25.What is the “peripheral nervous system”?

26.What do “sensory neurons” do?

27.What do “motor neurons” do?

28.What is a “synapse”?

29.Draw and label 2 cells connecting to each other with a synapse joining them.

30.What is a “neurotransmitter”?

31.Describe the role of “synaptic vesicles”.

32.What is a “reflex arc”?

33.What is an “interneuron”?

34.What is an “action potential”?

35. How does a message travel along a neuron?

9c Students know how feedback loops in the nervous and endocrine systems regulate conditions in the body.

36.What is "homeostasis”?

37.What is the “endocrine system”?

38.What would happen to a person who was unable to maintain homeostasis within his/her body? Explain your answer fully, using an example.

39.What is a feedback loop?

40.Explain the following terms as they are used in feedback loops:

f. Stimulus

g. sensor

h. message

i. effector

j. response

41.What is a “hormone”?

42.What is a “target cell”?

43.Name 3 protein hormones and 3 steroid hormones.

44.Explain how negative feedback works, using the control of high blood glucose levels as an example. (You will need a diagram here.)

45.Explain how positive feedback works, using lactation as an example. (Another diagram needed here.)

46.Why is the pituitary gland a very important part of the endocrine system?

47.Which gives a quicker response; a nerve message or a hormone message?
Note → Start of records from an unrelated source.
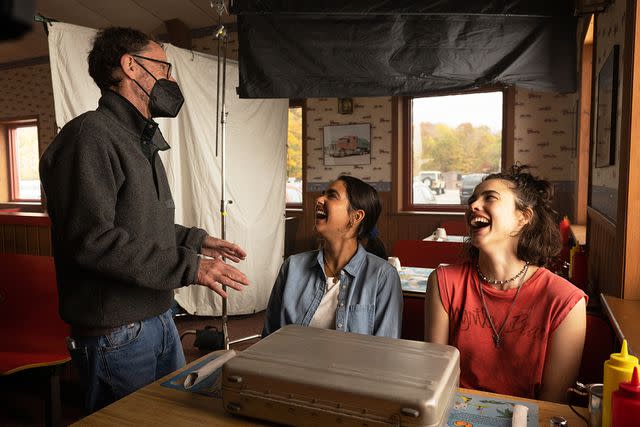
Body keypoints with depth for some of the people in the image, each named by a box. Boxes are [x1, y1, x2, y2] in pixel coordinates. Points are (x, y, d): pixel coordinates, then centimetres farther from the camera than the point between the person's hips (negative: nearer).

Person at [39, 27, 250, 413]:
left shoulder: (143, 143, 14)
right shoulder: (91, 134, -17)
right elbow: (91, 239, -26)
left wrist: (195, 240, 9)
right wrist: (188, 267, -25)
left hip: (160, 319, 9)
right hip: (116, 334, -9)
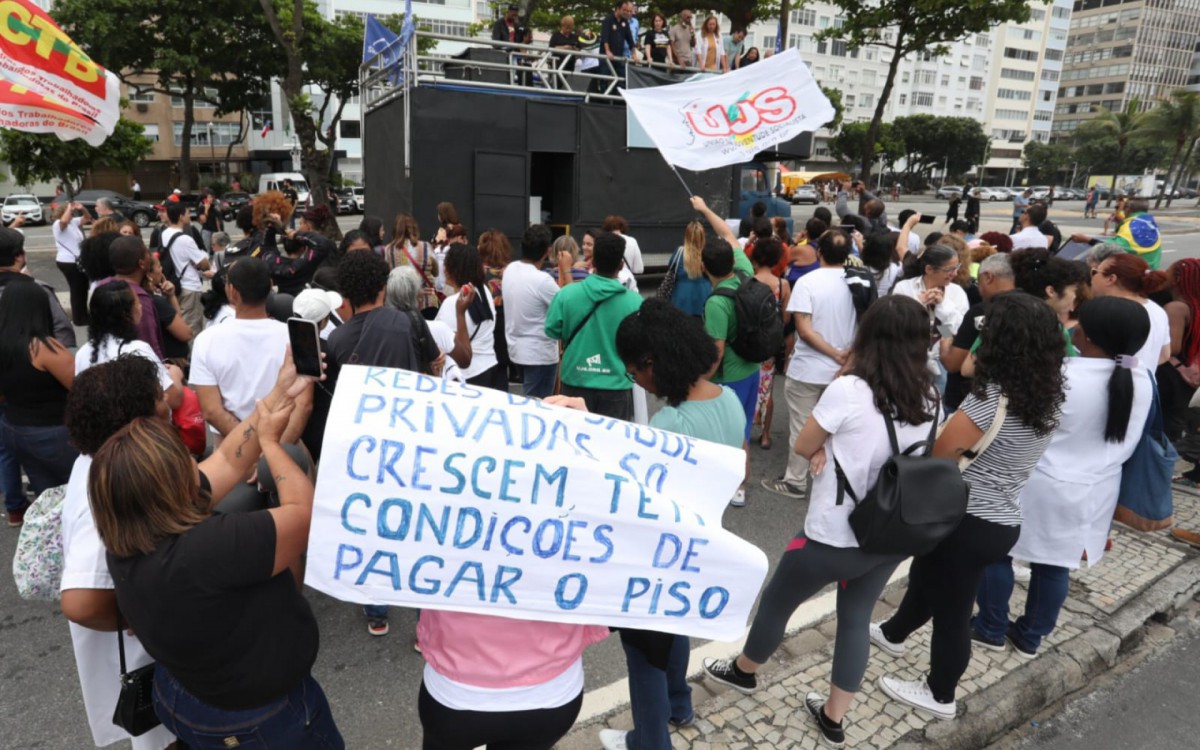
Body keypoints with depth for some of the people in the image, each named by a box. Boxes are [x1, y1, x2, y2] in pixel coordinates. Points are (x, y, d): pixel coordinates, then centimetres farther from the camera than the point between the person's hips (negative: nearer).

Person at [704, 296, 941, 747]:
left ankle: (743, 671, 42)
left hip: (835, 536, -6)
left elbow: (802, 447, -10)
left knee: (777, 601, 18)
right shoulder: (930, 399, -3)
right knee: (856, 619, 21)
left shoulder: (848, 391, -22)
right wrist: (833, 451, -5)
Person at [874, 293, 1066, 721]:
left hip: (969, 523, -8)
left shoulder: (990, 399, -26)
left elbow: (936, 455, -18)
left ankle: (940, 697, 33)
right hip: (1004, 522, 8)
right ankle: (893, 634, 52)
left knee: (951, 611, 12)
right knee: (928, 578, 28)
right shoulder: (1048, 398, 0)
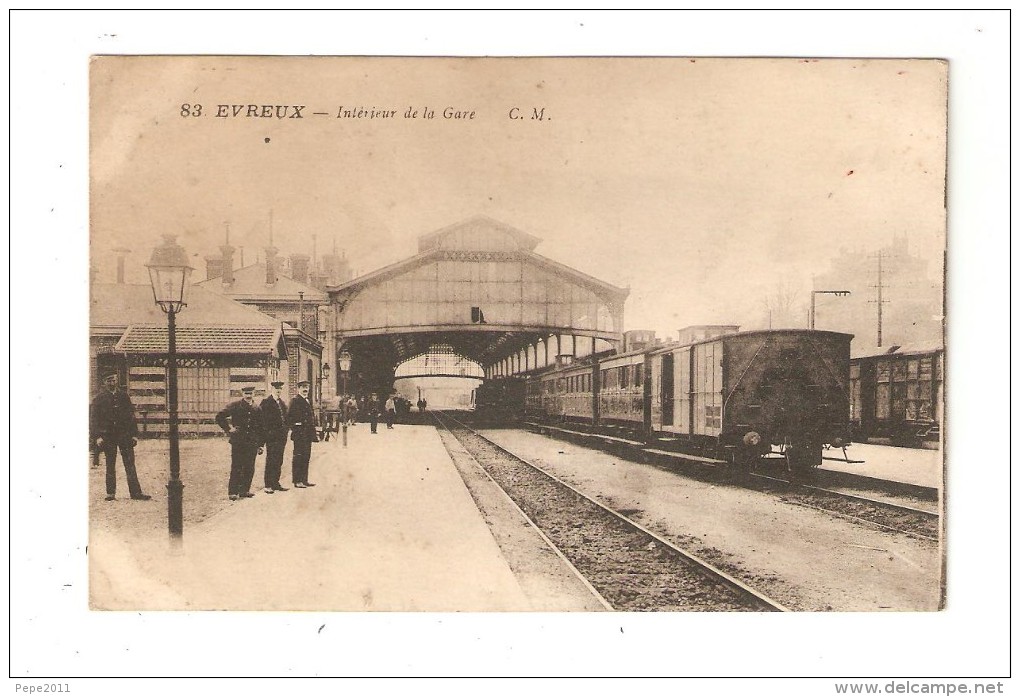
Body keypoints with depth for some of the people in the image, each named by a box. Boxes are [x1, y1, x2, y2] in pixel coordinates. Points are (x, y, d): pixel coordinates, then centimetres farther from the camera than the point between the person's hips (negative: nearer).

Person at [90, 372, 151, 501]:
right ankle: (110, 493, 13)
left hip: (124, 434, 1)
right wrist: (97, 436, -9)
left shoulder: (123, 396, 11)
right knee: (110, 465, 5)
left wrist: (134, 434, 6)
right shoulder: (99, 398, 3)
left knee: (130, 464, -2)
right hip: (108, 435, -1)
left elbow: (131, 416, 12)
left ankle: (135, 492, -3)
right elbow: (93, 419, 1)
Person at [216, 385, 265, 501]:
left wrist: (260, 445, 12)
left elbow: (260, 428, 14)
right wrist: (228, 429, -7)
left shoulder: (257, 409, 10)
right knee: (236, 467, -3)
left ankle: (244, 490, 16)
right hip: (238, 442, -4)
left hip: (252, 443, 4)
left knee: (249, 469, 5)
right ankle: (233, 492, 3)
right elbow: (219, 417, -3)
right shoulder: (235, 406, -1)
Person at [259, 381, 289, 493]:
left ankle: (276, 483, 16)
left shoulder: (282, 402, 16)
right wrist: (268, 432, -15)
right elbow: (263, 419, -10)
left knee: (279, 461, 10)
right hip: (271, 436, -7)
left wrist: (285, 432, 11)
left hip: (281, 436, 7)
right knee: (270, 460, -5)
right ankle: (268, 485, -1)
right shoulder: (266, 402, -6)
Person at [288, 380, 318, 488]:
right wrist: (295, 429, -16)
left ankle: (304, 480, 17)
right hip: (299, 434, -8)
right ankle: (297, 481, -3)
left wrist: (314, 433, 17)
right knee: (298, 457, -6)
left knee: (306, 457, 11)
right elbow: (289, 417, -12)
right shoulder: (295, 401, -7)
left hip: (308, 434, 8)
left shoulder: (308, 401, 19)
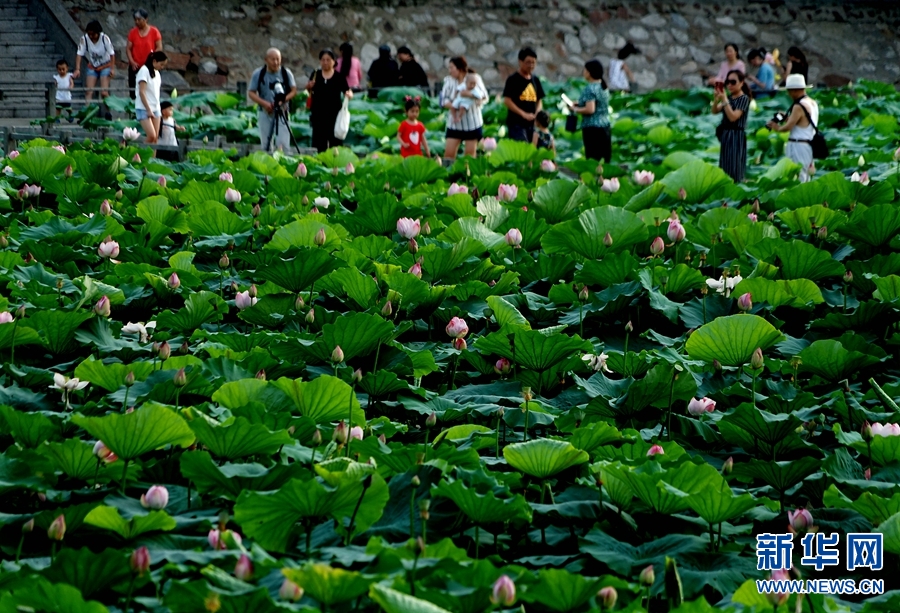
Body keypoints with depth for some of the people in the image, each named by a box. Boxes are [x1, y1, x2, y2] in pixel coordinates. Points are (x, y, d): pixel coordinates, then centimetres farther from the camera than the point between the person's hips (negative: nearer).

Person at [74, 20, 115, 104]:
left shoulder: (105, 38, -20)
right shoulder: (83, 39, -18)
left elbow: (112, 54, -14)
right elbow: (79, 55, -21)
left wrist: (112, 69, -21)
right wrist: (77, 69, -32)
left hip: (105, 66, -2)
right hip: (91, 67, 2)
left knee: (104, 92, -10)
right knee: (89, 92, -8)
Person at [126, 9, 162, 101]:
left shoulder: (154, 31, -2)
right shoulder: (133, 32, 4)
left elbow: (159, 48, -3)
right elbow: (128, 48, 3)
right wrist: (132, 62, -12)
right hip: (135, 67, 2)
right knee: (134, 91, -1)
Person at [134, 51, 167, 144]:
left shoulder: (156, 73, 13)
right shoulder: (144, 71, -9)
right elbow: (142, 92, -15)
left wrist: (158, 109, 7)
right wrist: (148, 110, -17)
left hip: (155, 109, 7)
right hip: (144, 109, -7)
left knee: (155, 138, 0)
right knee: (151, 136, -18)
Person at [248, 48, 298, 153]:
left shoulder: (286, 73, -1)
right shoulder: (258, 74, -2)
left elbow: (294, 90, 4)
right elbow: (251, 93, -1)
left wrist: (284, 99, -17)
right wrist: (264, 103, -17)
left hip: (282, 112, -1)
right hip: (265, 112, 1)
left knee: (283, 144, -11)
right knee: (266, 144, 5)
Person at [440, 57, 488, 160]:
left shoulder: (474, 78, -5)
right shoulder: (449, 81, 1)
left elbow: (485, 97, -10)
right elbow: (443, 101, -6)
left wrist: (470, 95, -28)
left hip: (473, 124, -2)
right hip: (455, 124, 2)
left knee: (470, 156, 4)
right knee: (449, 154, -4)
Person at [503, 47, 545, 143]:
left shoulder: (535, 80, 14)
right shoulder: (513, 80, -4)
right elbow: (507, 100, -10)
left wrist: (537, 114, -1)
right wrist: (524, 114, -17)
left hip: (532, 124, 7)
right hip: (516, 123, -7)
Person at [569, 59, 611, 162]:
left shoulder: (590, 89, -15)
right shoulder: (604, 86, 12)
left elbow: (590, 110, -22)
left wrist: (575, 109, -7)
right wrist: (579, 104, 19)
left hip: (592, 127, -9)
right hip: (605, 125, 9)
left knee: (593, 158, -7)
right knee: (604, 157, 9)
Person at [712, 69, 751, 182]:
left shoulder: (744, 98, -11)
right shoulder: (729, 97, 10)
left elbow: (733, 117, -21)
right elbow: (715, 111, 8)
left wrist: (724, 100, -21)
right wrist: (716, 98, -9)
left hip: (736, 136, -8)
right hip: (725, 135, 8)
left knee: (734, 169, -8)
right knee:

Explain why.

10d Students know there are important differences between bacteria and viruses with respect to their requirements for growth and replication, the body’s primary defenses against bacterial and viral infections, and effective treatments of these infections.

48.Describe the structure of a bacterial cell.

49.What are the requirements to keep a bacterial cell alive?

50.How does a bacterial cell reproduce?

51.Name at least 5 ways that infectious bacteria travel from person to person.

52.Describe the structure of a virus.

53.Is a virus a living or non-living thing? Justify your answer.

54.How does a virus reproduce?

55. What is an “antibiotic”?

56. How are antibiotics different from immune antibodies?

57.What types of organisms are affected by antibiotics?

58. Why would it be useless to give someone with a viral disease antibiotics?

59.How do bacteria become resistant to antibiotics? (Hint: recall natural selection.)

10a Students know the role of the skin in providing nonspecific defenses against infection.

10b Students know the role of antibodies in the body’s response to infection.

60.Name the three lines of defense against infection.

61.Explain how skin and mucus membranes defend the body.

62.Explain how nonspecific cells make up the second line of defense.

63.The third line of defense is “specific” for the particular infection. Explain what this statement means.

64.What is an “antigen”?

65.What is an “antibody”?

66.What are “B cells”?

67.Where are B cells formed?

68.What do “plasma cells” do?

69.What do “memory cells” do?

70.What are “T cells”?

71.Where are T cells formed?

72.Name and state the function of the 4 types of T cells.

10c Students know how vaccination protects an individual from infectious diseases.

10e Students know why an individual with a compromised immune system (for example, a person with AIDS) may be unable to fight off and survive infections by microorganisms that are usually benign.

73. What is “immunity”?

74. What is a “vaccine”?

75.What material is in an effective vaccine”?

76. How does vaccination protect and individual for an infectious disease?

77.What is the purpose of “booster” vaccinations?

78. Give the full name of the disease known as AIDS.

79. Give the full name of the virus that causes AIDS.

80. What does the virus, HIV, attack in a human?

81. Why is someone with AIDS sometimes described as having a “compromised immune system”?

82. What is meant by “microorganisms that are usually benign”?

83. Why is it that people with AIDS may be unable to fight off infections that are caused by microorganisms that are usually benign.